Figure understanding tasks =
----------
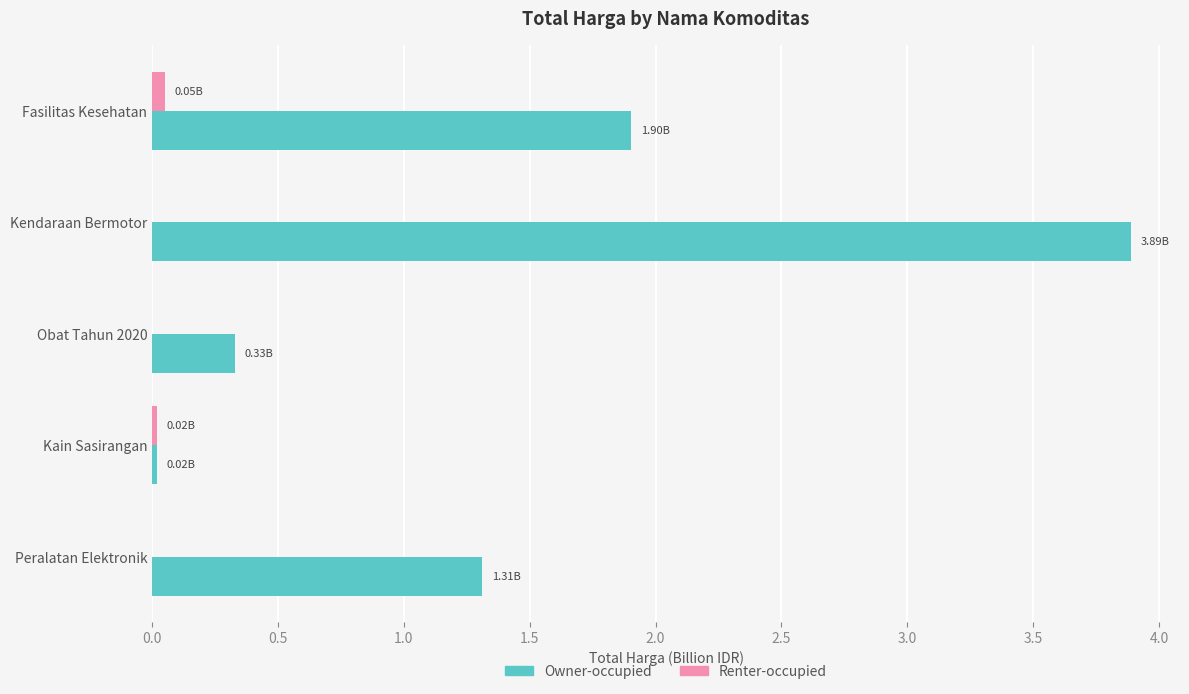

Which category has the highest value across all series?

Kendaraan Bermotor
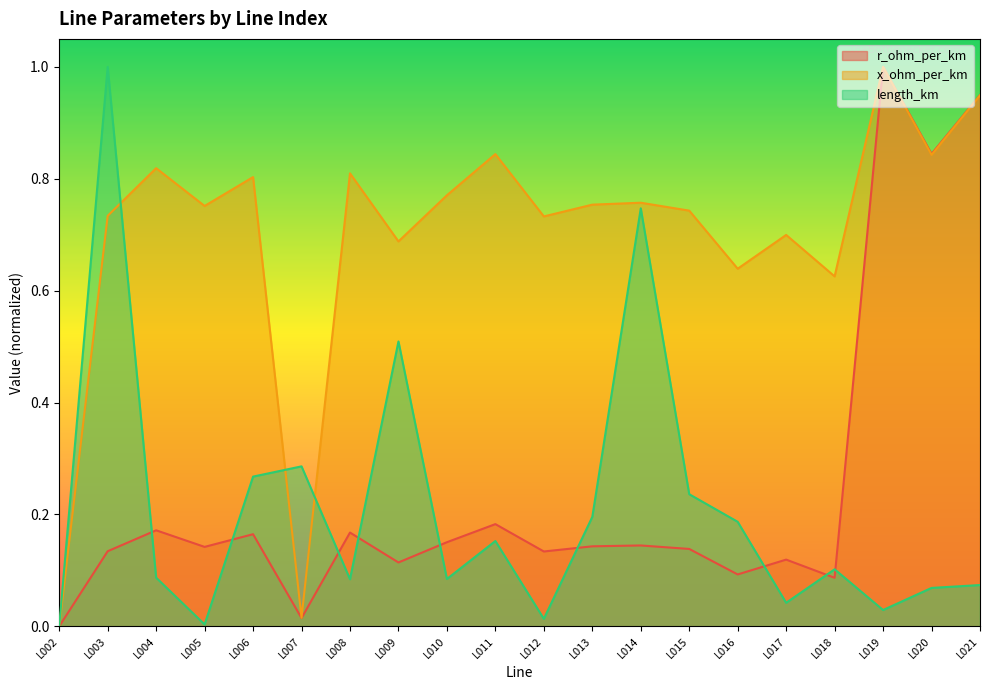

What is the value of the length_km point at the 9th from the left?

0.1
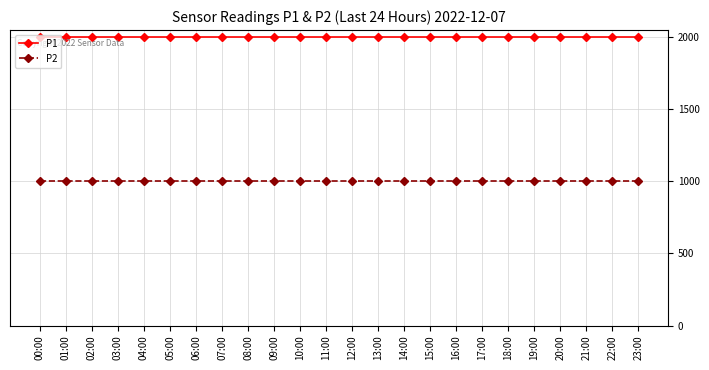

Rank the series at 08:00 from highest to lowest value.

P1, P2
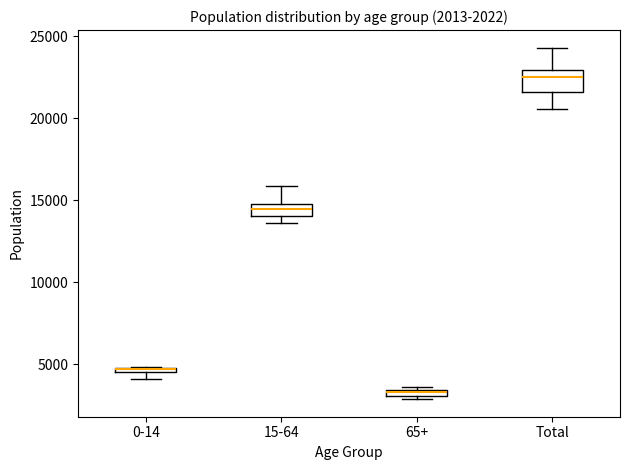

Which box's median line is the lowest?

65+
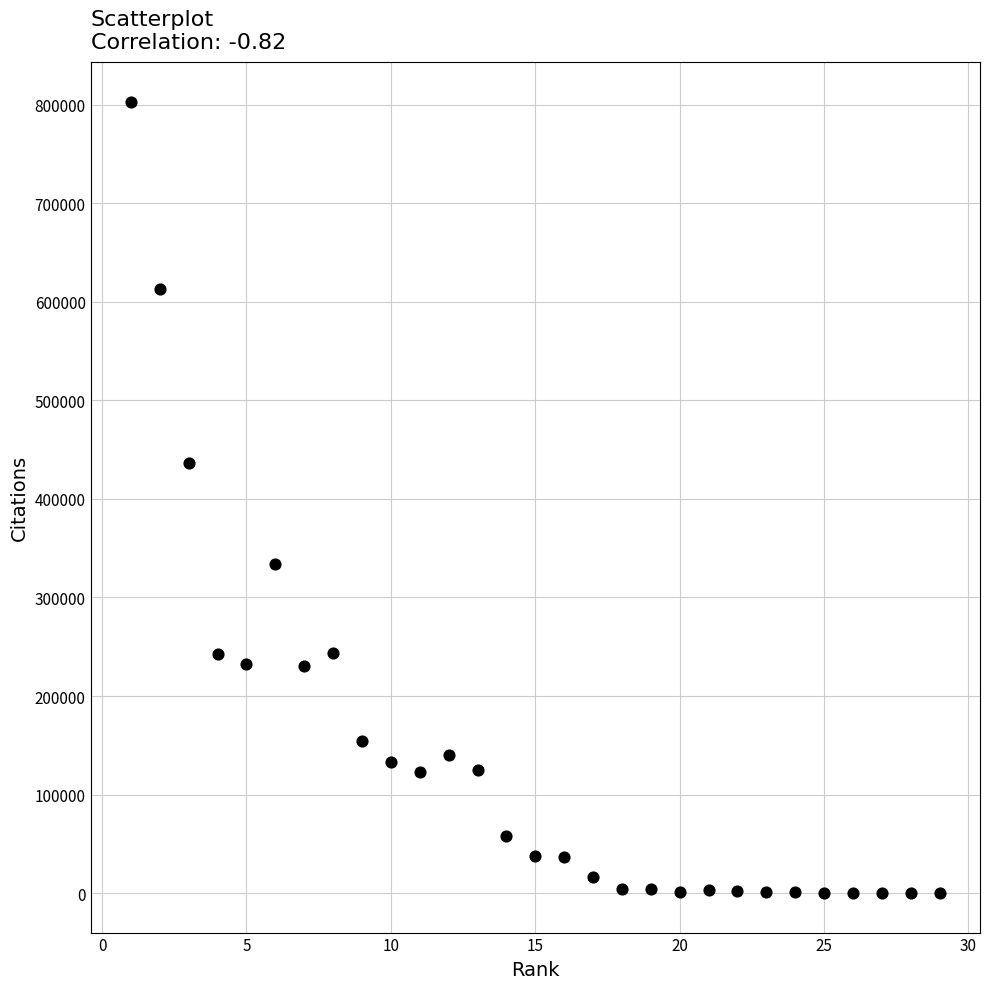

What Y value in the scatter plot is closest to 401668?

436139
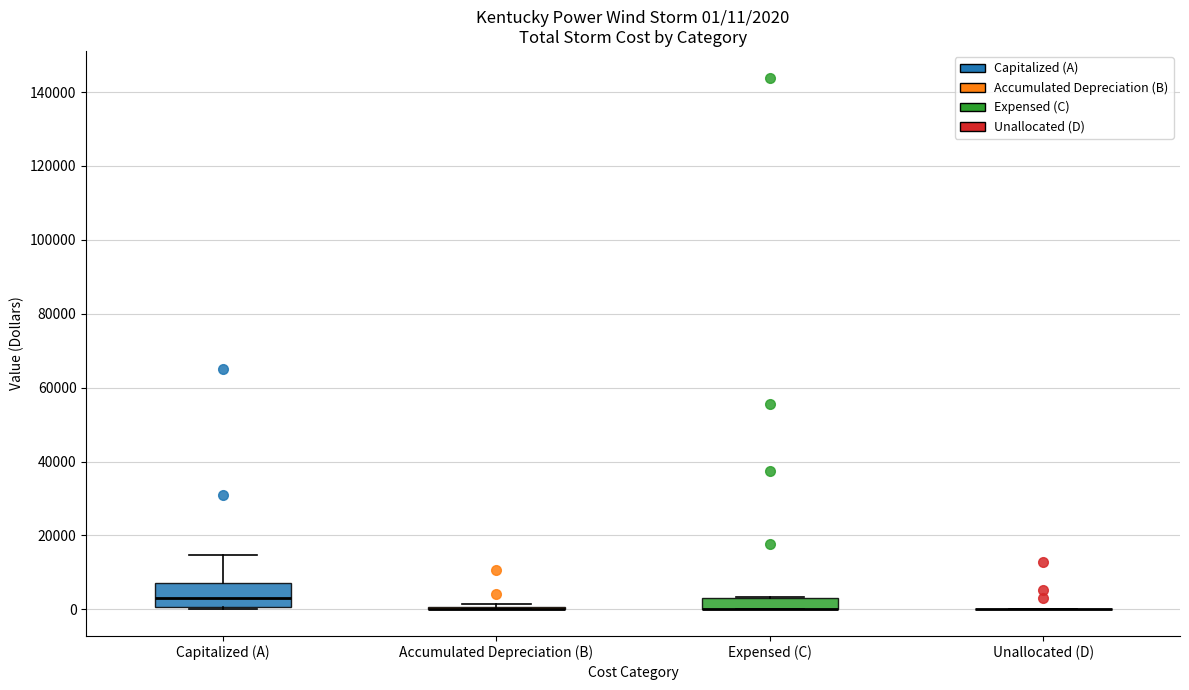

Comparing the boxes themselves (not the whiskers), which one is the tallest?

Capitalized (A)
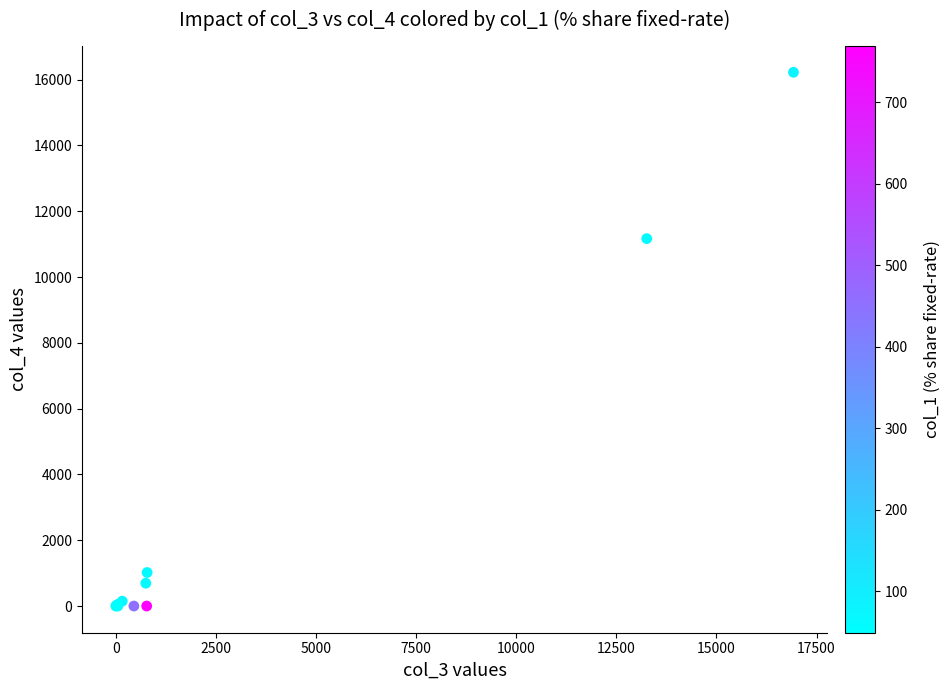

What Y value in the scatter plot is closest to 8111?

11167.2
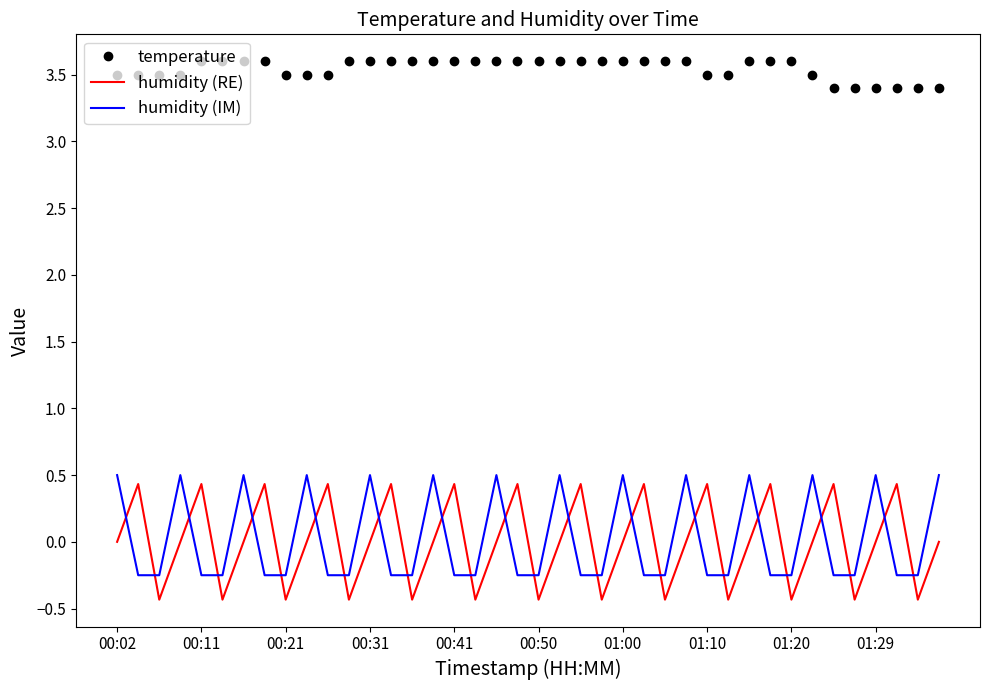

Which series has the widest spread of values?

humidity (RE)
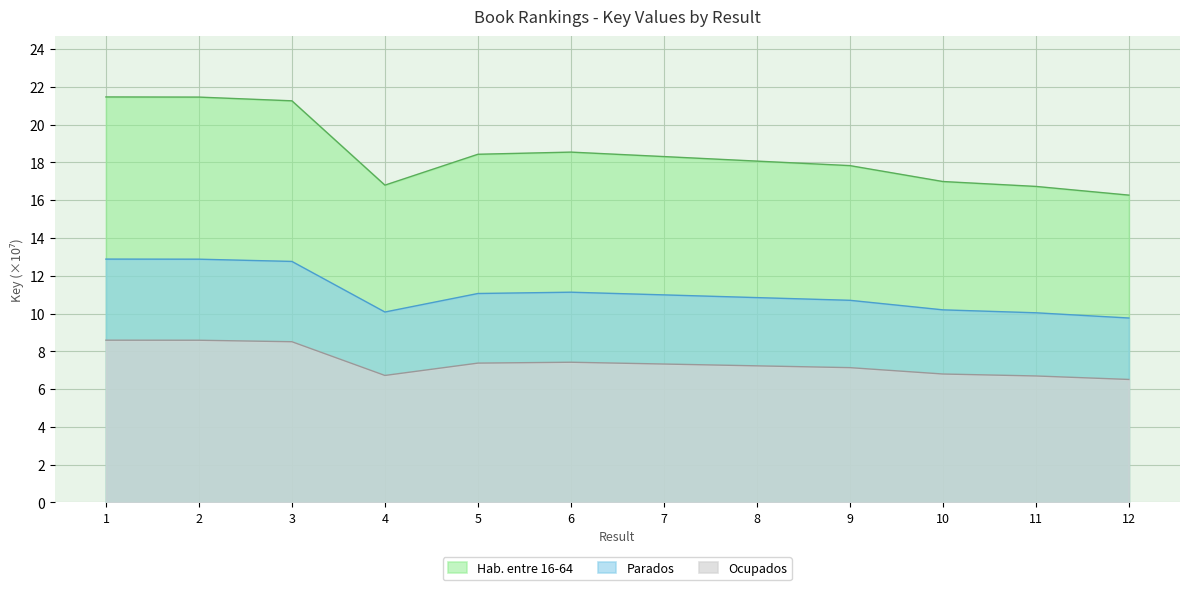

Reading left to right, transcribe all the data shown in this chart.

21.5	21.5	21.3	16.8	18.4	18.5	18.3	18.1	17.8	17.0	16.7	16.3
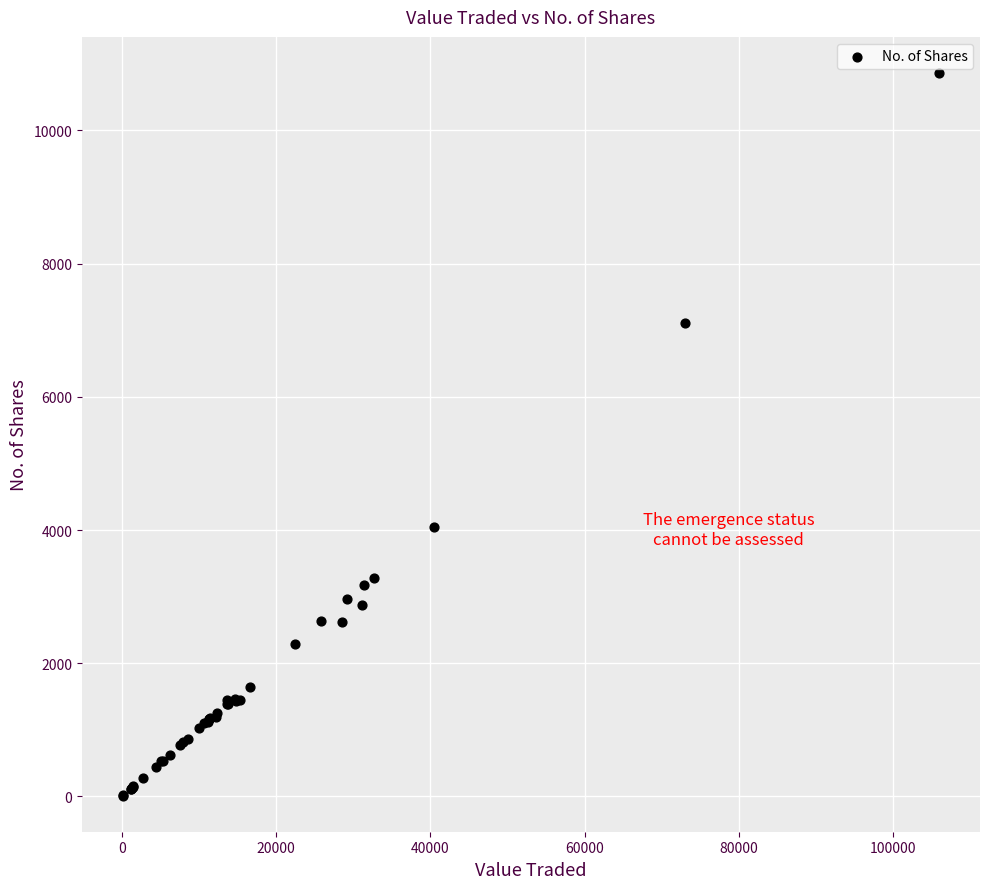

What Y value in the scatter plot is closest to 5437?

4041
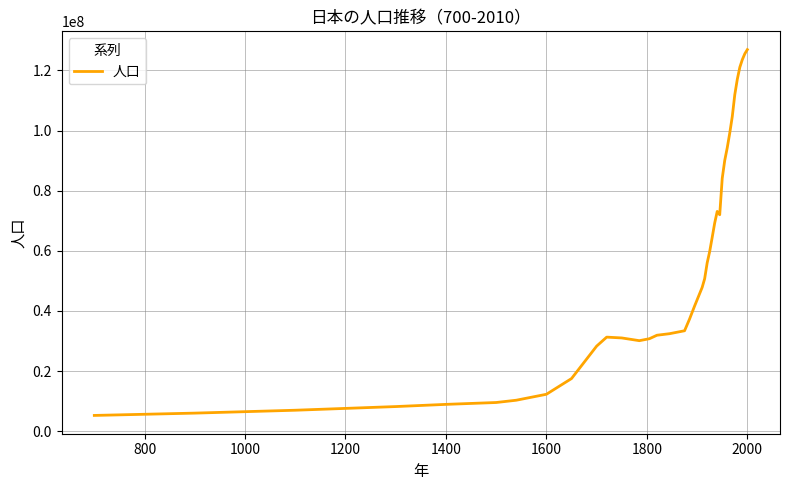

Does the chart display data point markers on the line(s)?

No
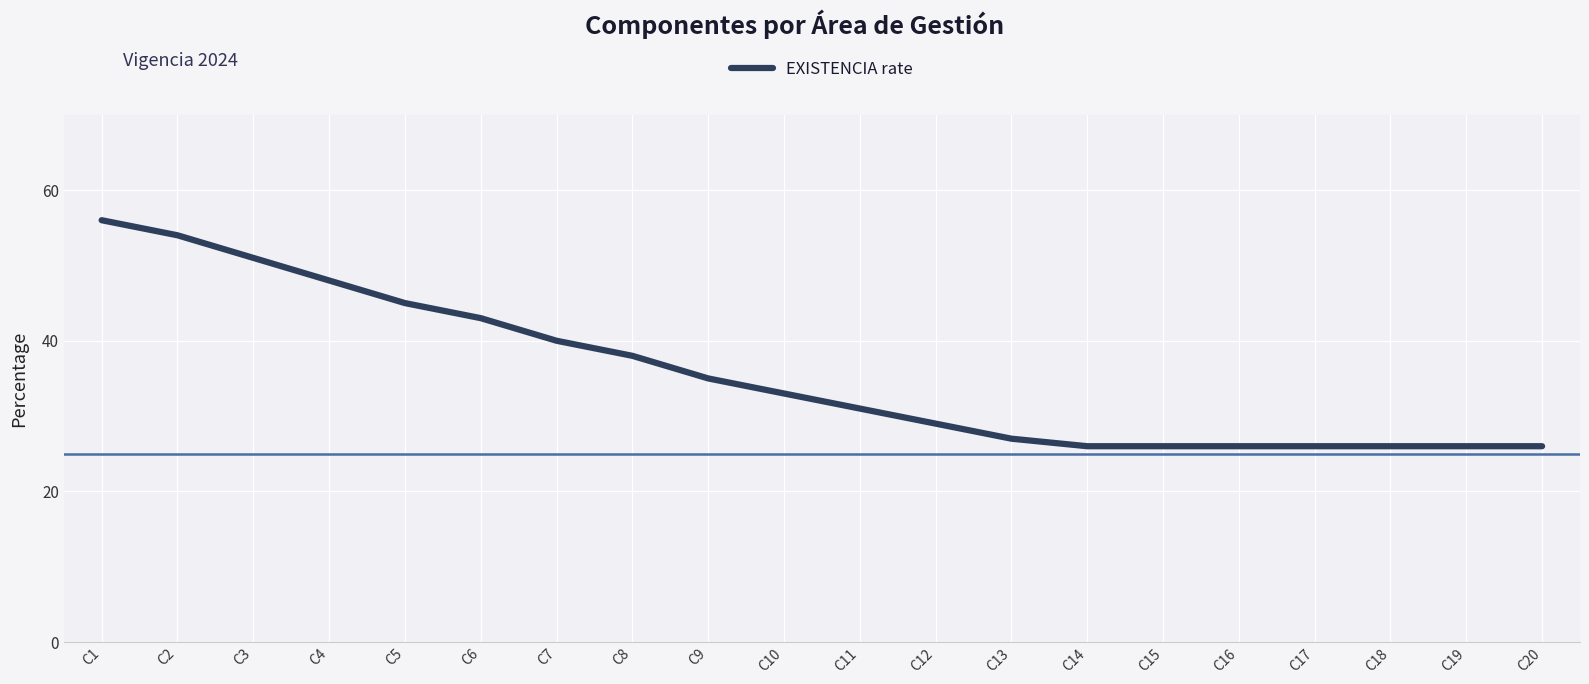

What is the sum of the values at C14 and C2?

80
----------
Work required = Filter the listing above down to the lines that contain the string "from", matching uppercase and lowercase exactly.

Answer to the exercise =
What is the value of the length_km point at the 9th from the left?
Rank the series at 08:00 from highest to lowest value.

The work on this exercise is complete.